Infographic: The Science of Brand Voice
Whenever I talk to brand marketers, I always make sure to ask them one question: How is your content different than what your competitors create?
It’s a simple ask, but I’ve noticed that people have trouble answering it. And a lot of them sound the same. They mention things like truly caring about the customers and using an authentic voice. If all companies use those goals to guide their creative process, then they’re not really differentiating themselves in a meaningful way.
However, for the brands that do have a distinct voice, this question is easy. Marketers can rattle off specific adjectives like trustworthy, straightforward, or irreverent. Contently’s brand voice, which we aim to convey in every post on The Content Strategist, is supposed to be friendly, smart, conversational, with a touch of humor.

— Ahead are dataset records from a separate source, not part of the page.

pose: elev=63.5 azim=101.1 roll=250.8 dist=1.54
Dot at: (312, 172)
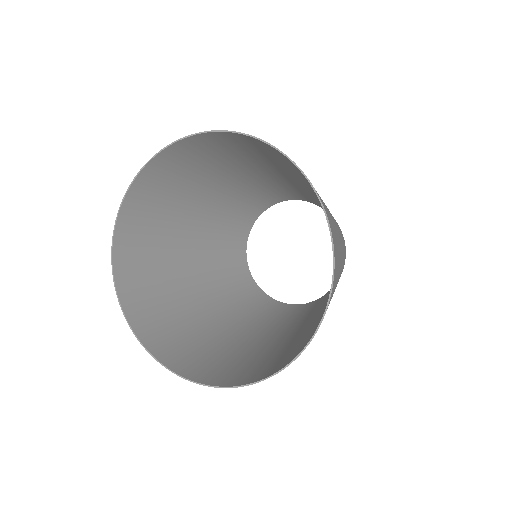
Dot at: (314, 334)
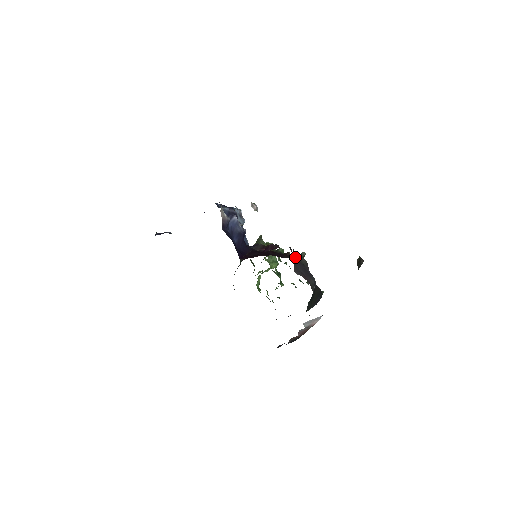
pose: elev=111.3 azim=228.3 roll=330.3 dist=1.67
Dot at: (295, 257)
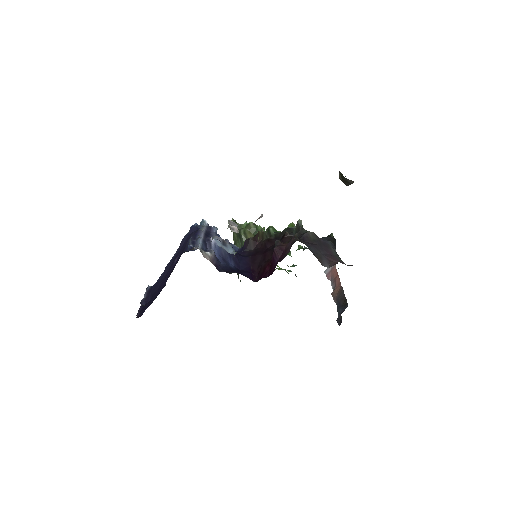
Dot at: (306, 244)
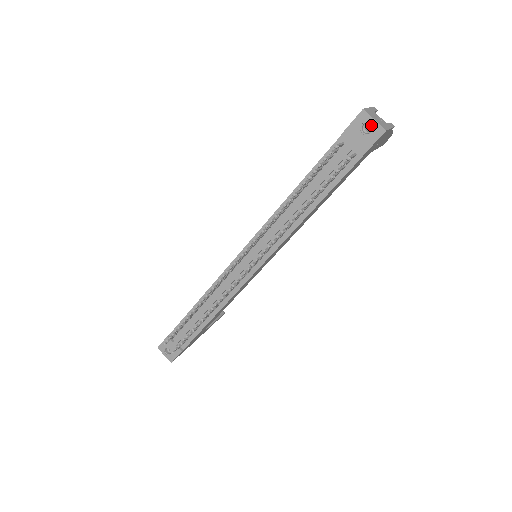
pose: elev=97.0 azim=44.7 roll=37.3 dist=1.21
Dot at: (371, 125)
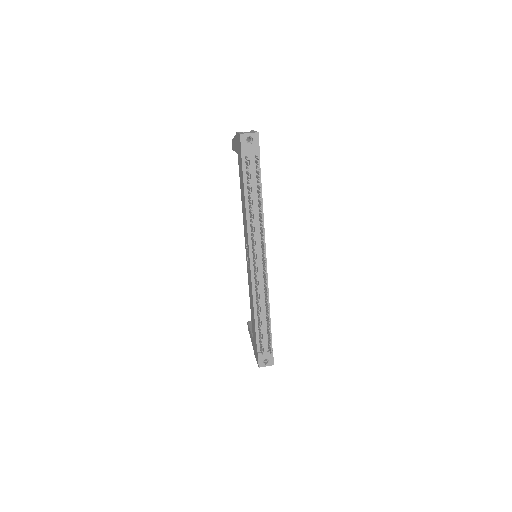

That unique voice has become so important because of how much content gets posted online every day. Brands can control two factors: what you say and how you say it. But the “what” in that equation only has so much flexibility. If you’re a bank or news outlet that covers finance, you have to write about saving for retirement. How you do that is the difference between building a loyal audience and fading into the crowd.

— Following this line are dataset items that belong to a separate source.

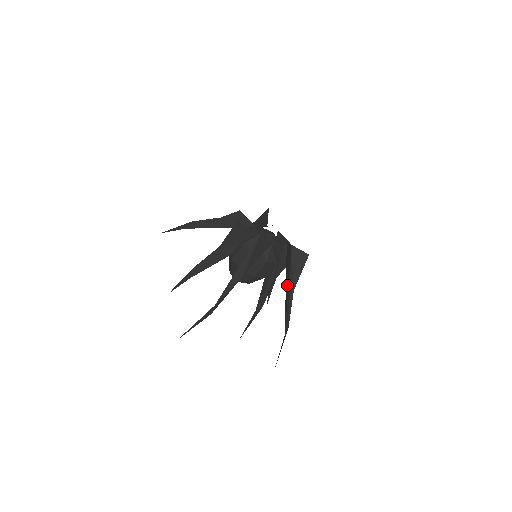
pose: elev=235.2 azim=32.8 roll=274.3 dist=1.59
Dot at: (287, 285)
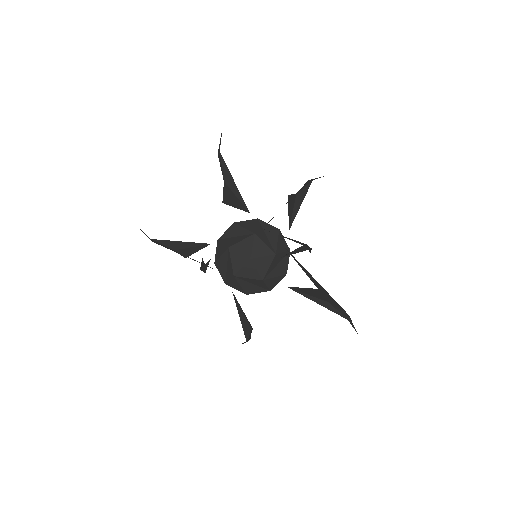
Dot at: occluded
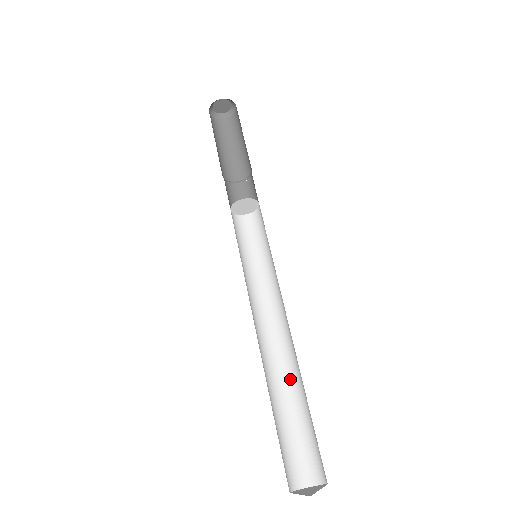
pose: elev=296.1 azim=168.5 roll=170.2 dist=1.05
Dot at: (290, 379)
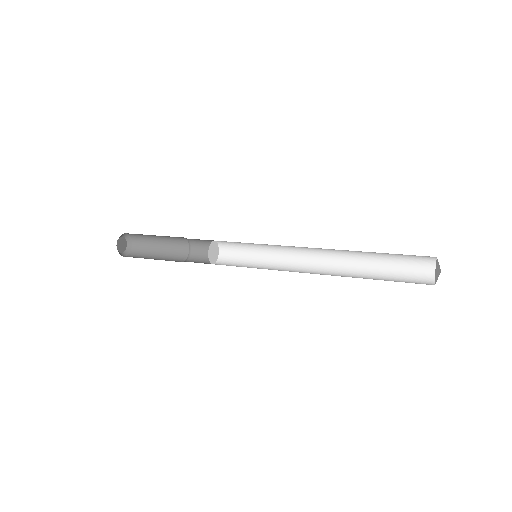
Dot at: (355, 273)
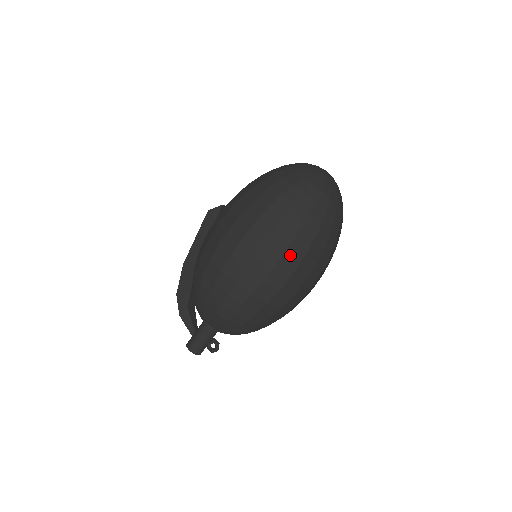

Just take a look at articles from some major publishers to see the options out there. The New York Times has “A Quick-and-Dirty Guide for Retirement Saving.” The Wall Street Journal went with the very straightforward “What Is a 401(k)?” Refinery29 appealed to its audience with a more creative approach: “How Saving $8 Can Make You a Millionaire.”

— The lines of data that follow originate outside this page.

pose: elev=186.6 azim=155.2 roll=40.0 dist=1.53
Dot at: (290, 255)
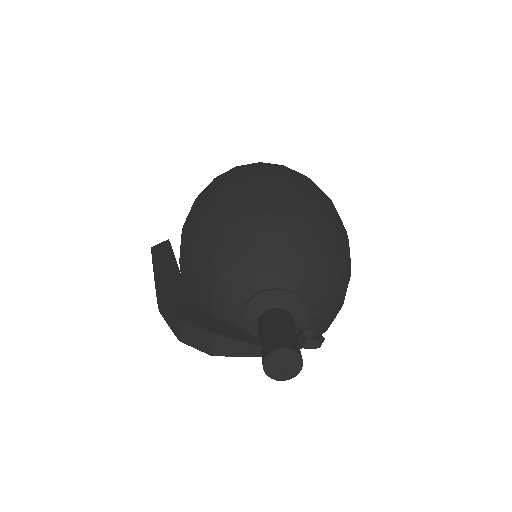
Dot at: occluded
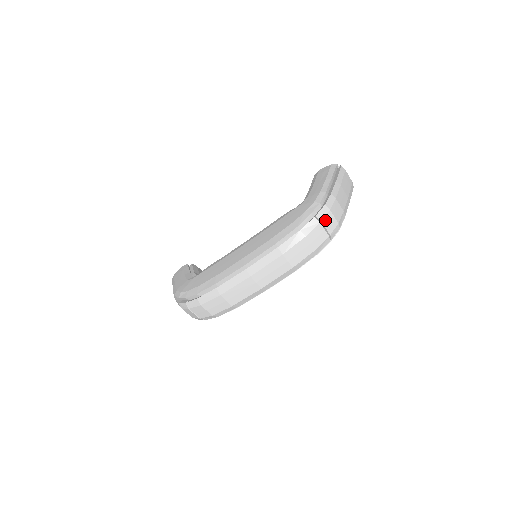
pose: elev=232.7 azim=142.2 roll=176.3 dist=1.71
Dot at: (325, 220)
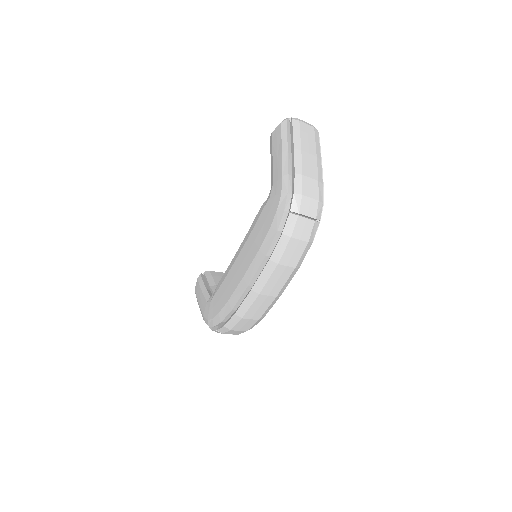
Dot at: (302, 209)
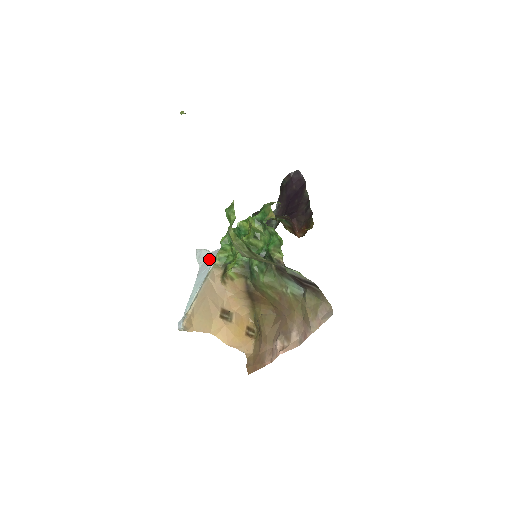
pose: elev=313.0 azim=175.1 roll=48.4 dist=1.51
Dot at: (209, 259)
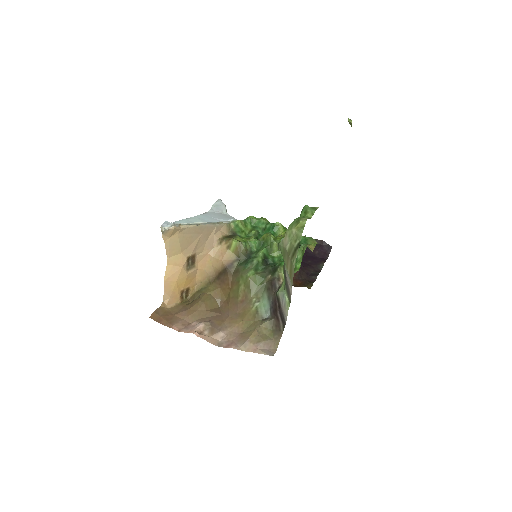
Dot at: (223, 216)
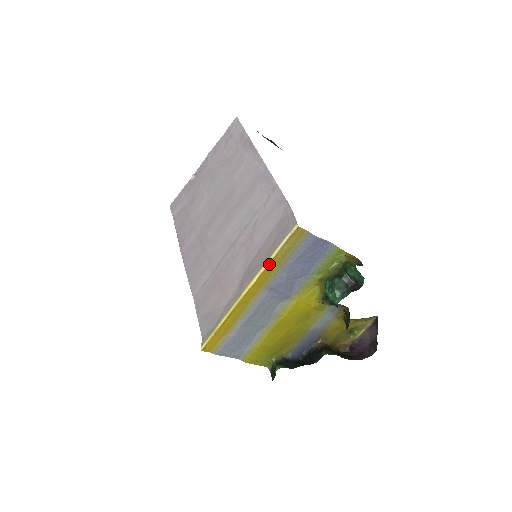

So how can marketers determine the right brand voice for their employers? It’s more involved than just sitting at a desk until the epiphany hits. At Contently, we’ve turned the exercise into a science, using natural language processing to give brands quantitative data on all of their content. Analyzing content this way has two key benefits:
1. It can identify trends and opportunities in your industry that help brands differentiate themselves from competitors.
2. It makes consistency an easier task if you can measure the tone of a single article against an entire archive of existing content.